Source texts of formatted documents –

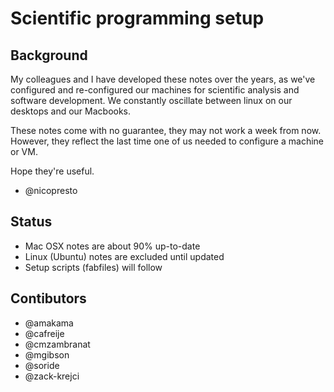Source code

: # Scientific programming setup

## Background
My colleagues and I have developed these notes over the years, as we've configured and re-configured our machines for scientific analysis and software development. We constantly oscillate between linux on our desktops and our Macbooks. 

These notes come with no guarantee, they may not work a week from now. However, they reflect the last time one of us needed to configure a machine or VM.

Hope they're useful.
- @nicopresto

## Status
- Mac OSX notes are about 90% up-to-date
- Linux (Ubuntu) notes are excluded until updated
- Setup scripts (fabfiles) will follow


## Contibutors
- @amakama
- @cafreije
- @cmzambranat
- @mgibson
- @soride
- @zack-krejci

TO DO –
Go through the records. Copy each line where "notes" appears.

OUTPUT FOR THIS EXERCISE –
My colleagues and I have developed these notes over the years, as we've configured and re-configured our machines for scientific analysis and software development. We constantly oscillate between linux on our desktops and our Macbooks. 
These notes come with no guarantee, they may not work a week from now. However, they reflect the last time one of us needed to configure a machine or VM.
- Mac OSX notes are about 90% up-to-date
- Linux (Ubuntu) notes are excluded until updated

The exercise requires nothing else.